• _Task requirements_
From the records below, print exactly the lines starting at the one containing "CT including the" and ending at the one containing "- T4 vertebra: (x=237, y=291)–(x=276, y=352)", ends included, and nothing else.

Stored data entries:
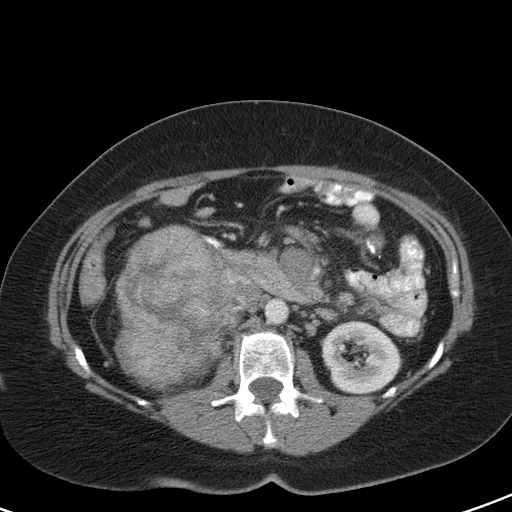
Contrast-enhanced abdominal CT, one axial slice; position 61 of 126 along the scan axis; soft-tissue window (W 400 / L 40 HU); 5 mm slice thickness; 512 × 512 image matrix, field of view 356 × 356 mm. Patient: female, 51 years. From the clinical record (not read from this slice): diagnosis: adrenocortical carcinoma; tumour side: right adrenal; tumour size at pathology: 17 cm; Ki-67 index: 12 %.
Structures marked on this image (semi-automatically segmented with operator editing):
- mass: bounding box [x1, y1, x2, y2] px = [118, 227, 229, 384]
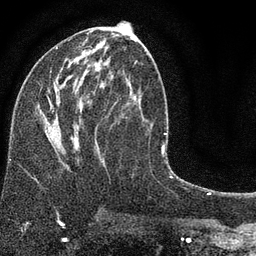
Breast MRI (dynamic contrast-enhanced), one axial slice. Position 41 of 80 along the scan axis. Cropped to one breast. Dynamic contrast-enhanced series, time point 2 of 7 at this slice position (early post-contrast). 3 T. TE 2.2 ms, TR 5.5 ms. 2 mm slice thickness. 256 × 256 image matrix, field of view 150 × 150 mm. Female patient.
Structures marked on this image (semi-automatically segmented with operator editing):
- enhancing-tissue mask used for the functional tumour volume (all voxels passing the contrast-enhancement thresholds inside the analysis volume; usually the tumour): bounding box [x1, y1, x2, y2] px = [37, 21, 137, 167]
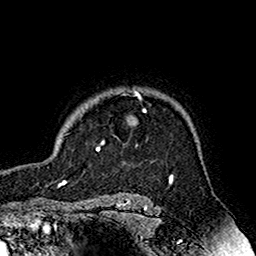
Breast MRI (dynamic contrast-enhanced), one axial slice. Slice 136 of 160 in the series (ordered by position). Cropped to one breast. Dynamic contrast-enhanced series, time point 2 of 7 at this slice position (early post-contrast). 1.5 T. TE 2.7 ms, TR 5.4 ms. 256 × 256 image matrix, field of view 158 × 158 mm. Female patient.
Outlined on this slice (semi-automatically segmented with operator editing):
- enhancing-tissue mask used for the functional tumour volume (all voxels passing the contrast-enhancement thresholds inside the analysis volume; usually the tumour): bounding box (x1, y1, x2, y2) in pixels: (96, 90, 146, 151)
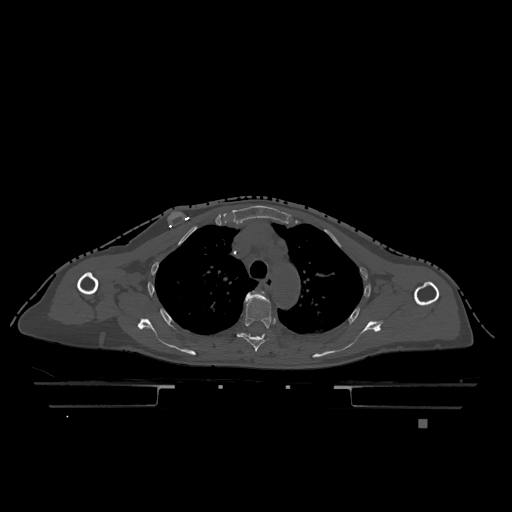
CT including the spine, one axial slice; slice 881 of 1317 in the series (ordered by position); bone window (W 1800 / L 400 HU); 0.5 mm slice thickness; 512 × 512 image matrix. Patient: female, 74 years. Case-level facts recorded for this patient, not image findings: primary cancer: lung; vertebrae with lytic lesions (as recorded): T1, T4, T5, T6, L4, L5.
Annotated regions visible in this slice (semi-automatically segmented with operator editing):
- T3 vertebra: box from (x=256, y=291) to (x=260, y=294) px
- T4 vertebra: (x=237, y=291)–(x=276, y=352)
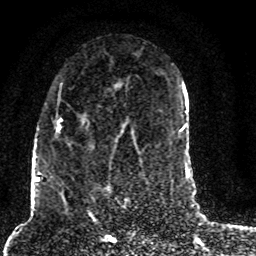
Breast MRI (dynamic contrast-enhanced), one axial slice. Slice 45 of 80 in the series (ordered by position). Cropped to one breast. Dynamic contrast-enhanced series, time point 2 of 8 at this slice position (early post-contrast). 1.5 T. TE 4.2 ms, TR 7 ms. 256 × 256 image matrix, field of view 165 × 165 mm. Female patient.
Structures marked on this image (semi-automatic segmentation, software-assisted and operator-edited):
- enhancing-tissue mask used for the functional tumour volume (all voxels passing the contrast-enhancement thresholds inside the analysis volume; usually the tumour): bounding box <55,81,129,145> (left, top, right, bottom; pixels)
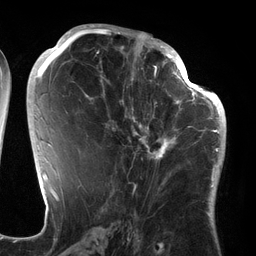
Breast MRI (dynamic contrast-enhanced), one axial slice; position 69 of 134 along the scan axis; cropped to one breast; dynamic contrast-enhanced series, time point 2 of 6 at this slice position (early post-contrast); 3 T; TE 2.7 ms, TR 6.5 ms; 1.2 mm slice thickness; 256 × 256 image matrix, field of view 200 × 200 mm. Female patient.
Structures marked on this image (semi-automatically segmented with operator editing):
- enhancing-tissue mask used for the functional tumour volume (all voxels passing the contrast-enhancement thresholds inside the analysis volume; usually the tumour): bounding box [x1, y1, x2, y2] px = [101, 64, 186, 176]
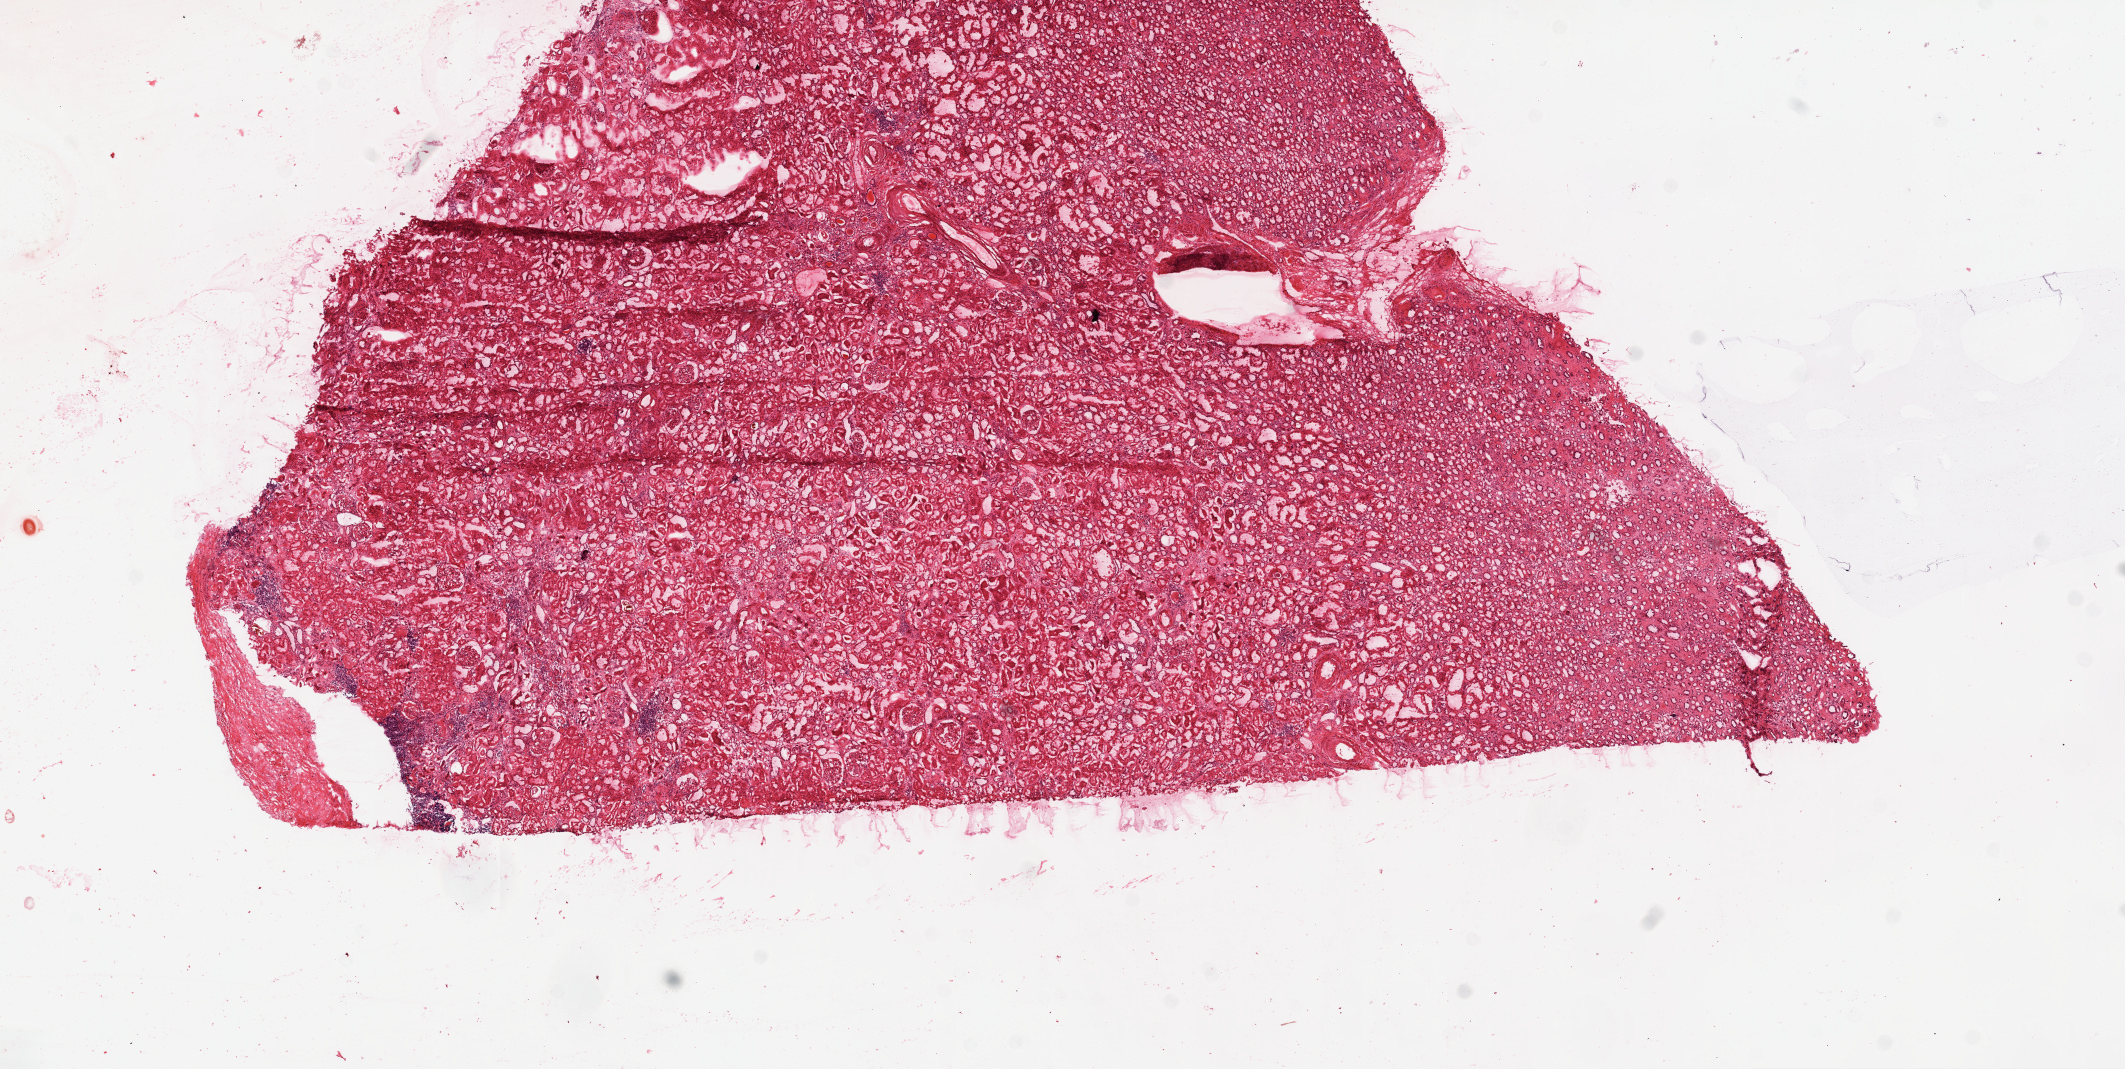
Digitized H&E tissue section (whole slide) — low-resolution overview of the scanned area, about 17.1 x 8.6 mm (from a 20x scan). Frozen section from the top of the tissue portion. Kidney, solid tissue normal (non-tumour tissue) sample. Male, age 81 years at initial diagnosis.
* this section: solid tissue normal (non-tumour) sample from the same patient
* patient diagnosis: Clear cell adenocarcinoma, NOS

• _Solution to the exercise_
CT including the spine, one axial slice; slice 881 of 1317 in the series (ordered by position); bone window (W 1800 / L 400 HU); 0.5 mm slice thickness; 512 × 512 image matrix. Patient: female, 74 years. Case-level facts recorded for this patient, not image findings: primary cancer: lung; vertebrae with lytic lesions (as recorded): T1, T4, T5, T6, L4, L5.
Annotated regions visible in this slice (semi-automatically segmented with operator editing):
- T3 vertebra: box from (x=256, y=291) to (x=260, y=294) px
- T4 vertebra: (x=237, y=291)–(x=276, y=352)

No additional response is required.